To illustrate our current understanding, let's start with the following program:
https://godbolt.org/z/33f6vheh1
void clang_analyzer_printState(); struct C { int x; int y; int more_padding; }; struct D { C c; int z; }; C foo(D d, int new_x, int new_y) { d.c.x = new_x; // B1 assert(d.c.x < 13); // C1 C c = d.c; // L assert(d.c.y < 10); // C2 assert(d.z < 5); // C3 d.c.y = new_y; // B2 assert(d.c.y < 10); // C4 return c; // R }
In the code, we create a few bindings to subregions of root region d (B1, B2), a constrain on the values (C1, C2, ….), and create a lazyCompoundVal for the part of the region d at point L, which is returned at point R.
Now, the question is which of these should remain live as long the return value of the foo call is live. In perfect a word we should preserve:
- only the bindings of the subregions of d.c, which were created before the copy at L. In our example, this includes B1, and not B2. In other words, new_x should be live but new_y shouldn’t.
- constraints on the values of d.c, that are reachable through c. This can be created both before the point of making the copy (L) or after. In our case, that would be C1 and C2. But not C3 (d.z value is not reachable through c) and C4 (the original value of`d.c.y` was overridden at B2 after the creation of c).
The current code in the RegionStore covers the use case (1), by using the getInterestingValues() to extract bindings to parts of the referred region present in the store at the point of copy. This also partially covers point (2), in case when constraints are applied to a location that has binding at the point of the copy (in our case d.c.x in C1 that has value new_x), but it fails to preserve the constraints that require creating a new symbol for location (d.c.y in C2).

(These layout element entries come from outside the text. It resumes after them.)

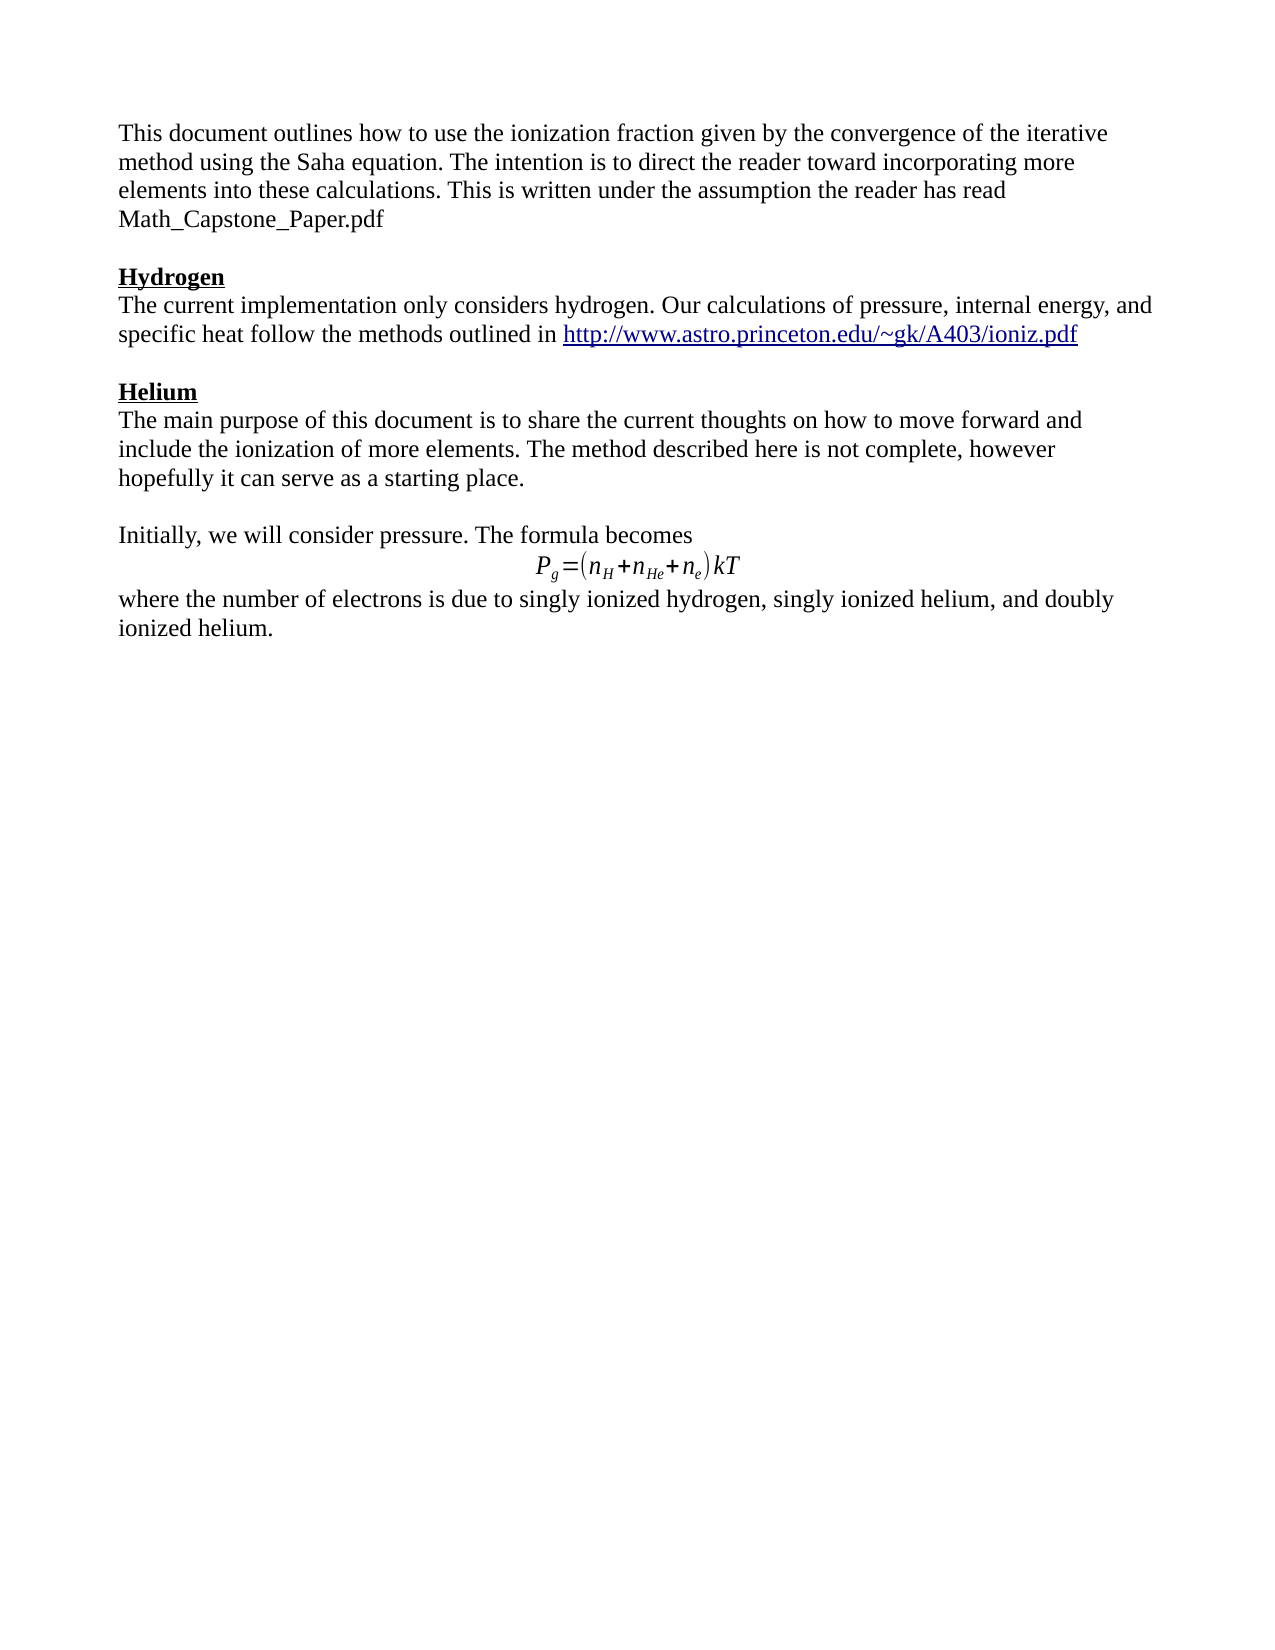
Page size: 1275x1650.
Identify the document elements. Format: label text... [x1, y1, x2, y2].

text Helium [118, 377, 1157, 406]
text Hydrogen [118, 262, 1157, 291]
text The current implementation only considers hydrogen. Our calculations of pressure, internal energy, and specific heat follow the methods outlined in http://www.astro.princeton.edu/~gk/A403/ioniz.pdf [118, 291, 1157, 348]
text The main purpose of this document is to share the current thoughts on how to move forward and include the ionization of more elements. The method described here is not complete, however hopefully it can serve as a starting place. [118, 406, 1157, 492]
text This document outlines how to use the ionization fraction given by the convergence of the iterative method using the Saha equation. The intention is to direct the reader toward incorporating more elements into these calculations. This is written under the assumption the reader has read Math_Capstone_Paper.pdf [118, 118, 1157, 233]
text where the number of electrons is due to singly ionized hydrogen, singly ionized helium, and doubly ionized helium. [118, 584, 1157, 641]
text Initially, we will consider pressure. The formula becomes [118, 521, 1157, 549]
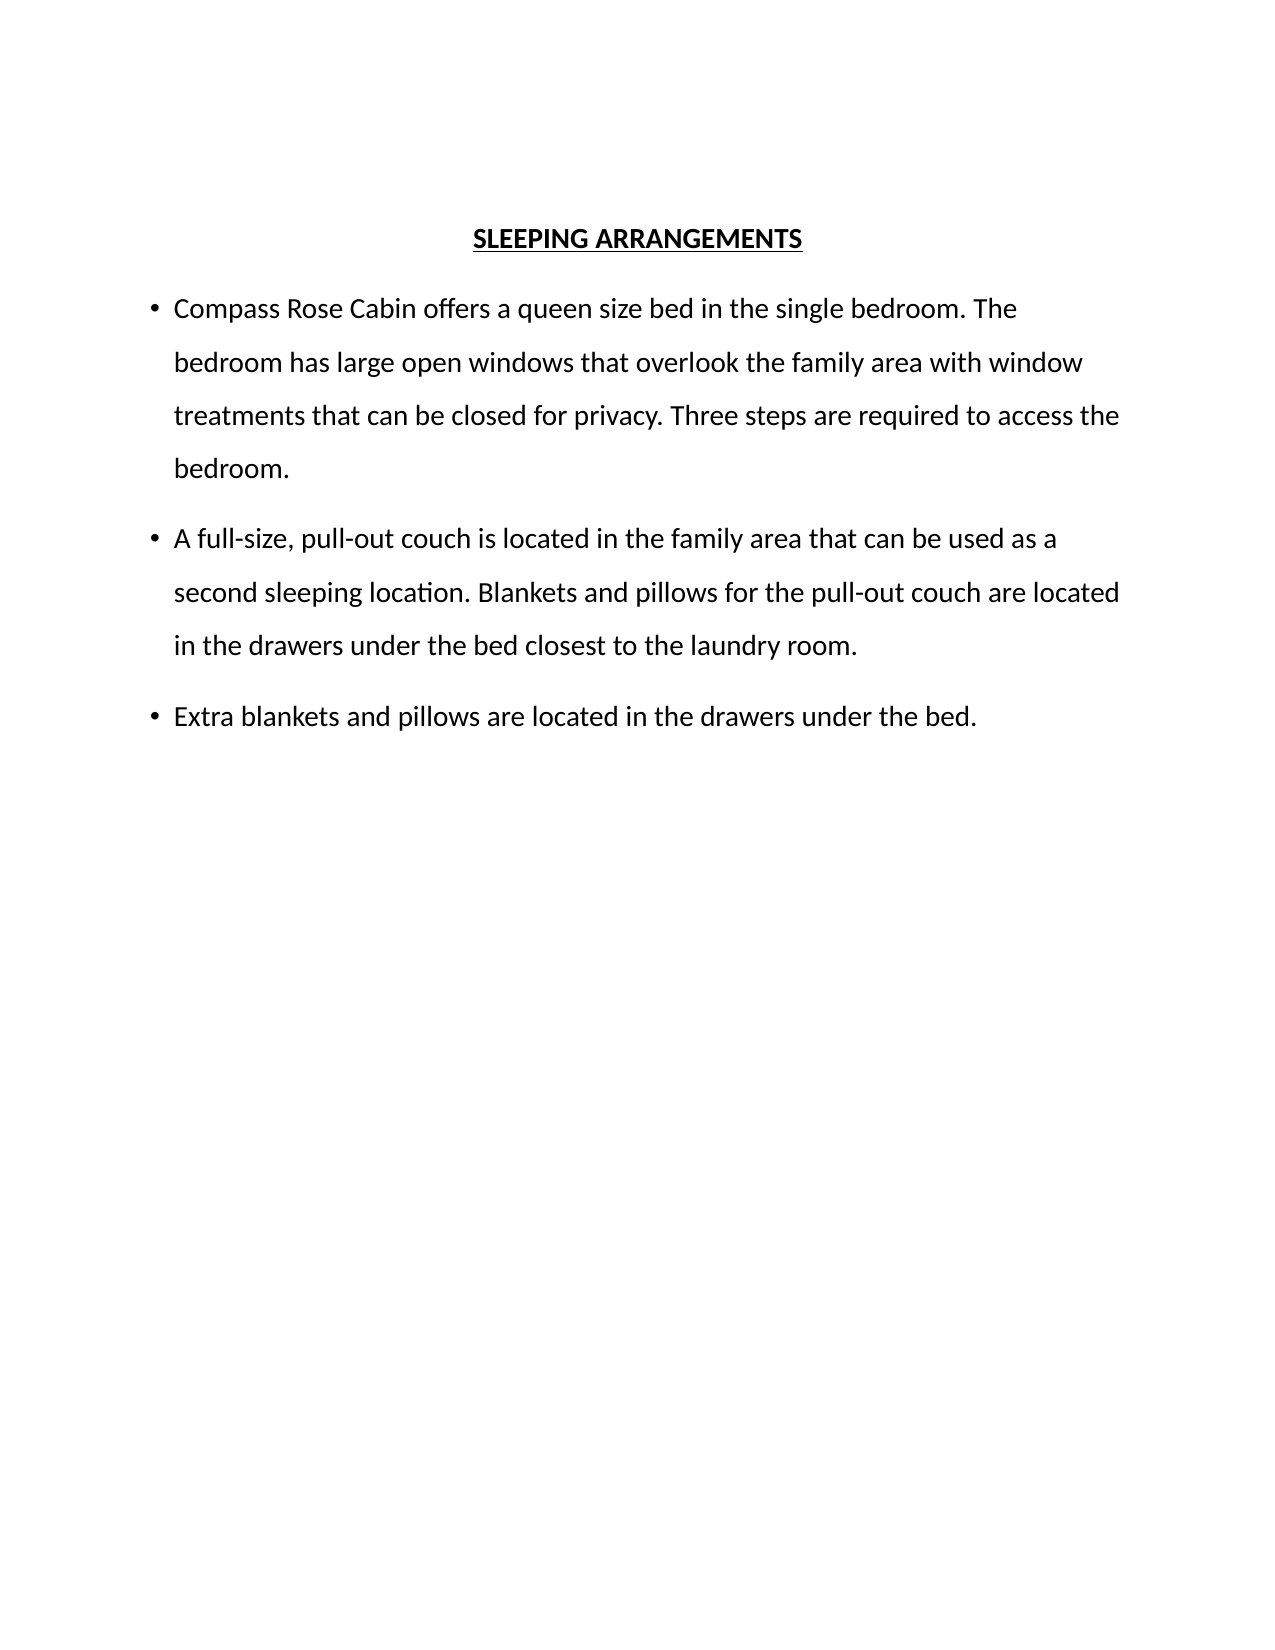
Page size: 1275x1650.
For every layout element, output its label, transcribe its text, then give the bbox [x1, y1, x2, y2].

list Extra blankets and pillows are located in the drawers under the bed. [150, 698, 1125, 733]
text SLEEPING ARRANGEMENTS [150, 220, 1125, 256]
list A full-size, pull-out couch is located in the family area that can be used as a second sleeping location. Blankets and pillows for the pull-out couch are located in the drawers under the bed closest to the laundry room. [150, 521, 1125, 663]
list Compass Rose Cabin offers a queen size bed in the single bedroom. The bedroom has large open windows that overlook the family area with window treatments that can be closed for privacy. Three steps are required to access the bedroom. [150, 290, 1125, 486]
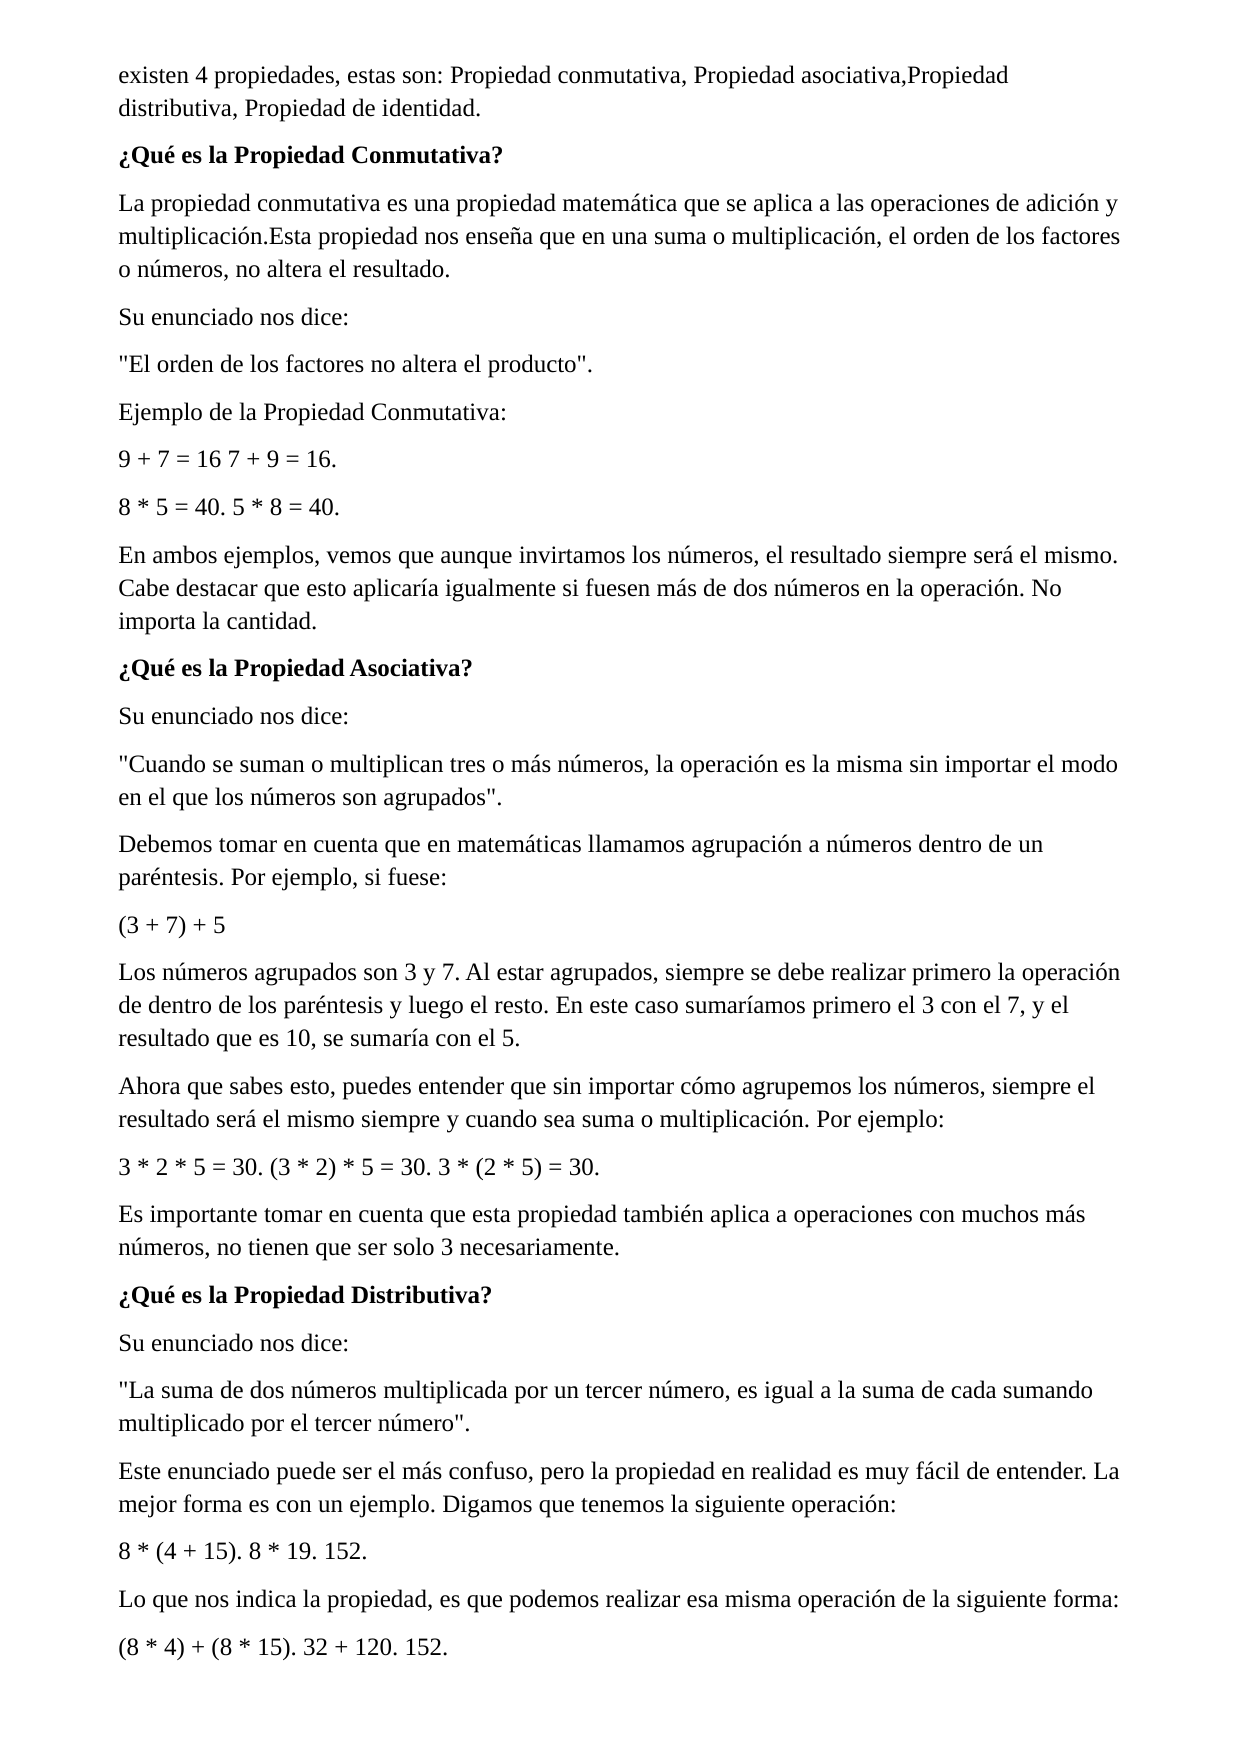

We introduce the concept of lazily copied locations (regions) to the SymbolReaper, i.e. for which a program can access the value stored at that location, but not its address. These locations are constructed as a set of regions referred to by lazyCompoundVal. A readable location (region) is a location that live or lazily copied . And symbols that refer to values in regions are alive if the region is readable.
For simplicity, we follow the current approach to live regions and mark the base region as lazily copied, and consider any subregions as readable. This makes some symbols falsy live (d.z in our example) and keeps the corresponding constraints alive.
The rename Regions to LiveRegions inside RegionStore is NFC change, that was done to make it clear, what is difference between regions stored in this two sets.
Regression Test: https://reviews.llvm.org/D134941
Co-authored-by: Balazs Benics <benicsbalazs@gmail.com>
Could you please incorporate the definition of lazily copied locations (regions) from the summary to here as a comment?